Exploring the Virulence Mechanism of Fusarium oxysporum f. sp. cubense  Tropical Race 4 Toward Cavendish Bananas

Fusarium oxysporum f. sp. cubense (Foc) is the fungal pathogen that causes Panama disease. Foc is divided into four distinct races depending on host specificity. Foc race 1 (R1) is known to decimate the well-known ‘Gros Michel’ banana cultivar, whereas Cavendish bananas resistant to R1 have been replaced for commercial production. However, the emergence of a hypervirulent strain, tropical race 4 (TR4) has raised serious concerns for Cavendish varieties. To reveal the virulence mechanism of Foc TR4 and its interaction with hosts, we conducted a dual transcriptome study in the Cavendish susceptible Pei-Chiao (PC) variety and somaclonal-derived resistant Tai-Chiao No.7 (TC7) variety. Among the differentially expressed candidate genes, we identified a putative Foc13813 gene that shares homologues only present in Fusarium species complex. Foc13813 gene exhibited elevated expression during the late stage of infection in PC but not detectable in TC7, consistently validated by RT-qPCR. To functionally characterize its role in Foc TR4, gene deletion and complementation strains were created.
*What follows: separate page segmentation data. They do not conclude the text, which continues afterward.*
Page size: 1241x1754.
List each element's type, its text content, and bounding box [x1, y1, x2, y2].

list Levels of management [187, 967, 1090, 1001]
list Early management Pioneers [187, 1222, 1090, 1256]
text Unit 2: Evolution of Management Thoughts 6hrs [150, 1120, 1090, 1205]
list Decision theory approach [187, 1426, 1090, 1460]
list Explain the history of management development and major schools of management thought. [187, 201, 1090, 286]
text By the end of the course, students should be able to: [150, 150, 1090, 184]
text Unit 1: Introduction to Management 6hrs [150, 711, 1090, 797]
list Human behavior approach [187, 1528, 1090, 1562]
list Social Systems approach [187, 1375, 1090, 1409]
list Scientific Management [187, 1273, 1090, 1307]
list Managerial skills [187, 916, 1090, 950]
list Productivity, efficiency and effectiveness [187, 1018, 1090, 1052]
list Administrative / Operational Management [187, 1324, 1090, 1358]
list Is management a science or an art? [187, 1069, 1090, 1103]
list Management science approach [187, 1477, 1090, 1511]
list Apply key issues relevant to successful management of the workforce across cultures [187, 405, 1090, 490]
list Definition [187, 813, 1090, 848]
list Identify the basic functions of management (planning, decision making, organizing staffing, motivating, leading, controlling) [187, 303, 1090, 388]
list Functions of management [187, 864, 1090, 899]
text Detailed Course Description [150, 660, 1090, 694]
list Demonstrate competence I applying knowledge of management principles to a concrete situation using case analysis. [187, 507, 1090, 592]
The deletion mutants showed significant impairment of virulence in PC and TC7. Histological section revealed that deletion mutants failed to infect feeder roots, rhizome and pseudostem tissues compared to wild-type strain. This study reports the identification of a novel gene required for pathogenicity of Foc TR4 and current investigation aims to reveal the mechanisms of Foc TR4 toward Cavendish bananas.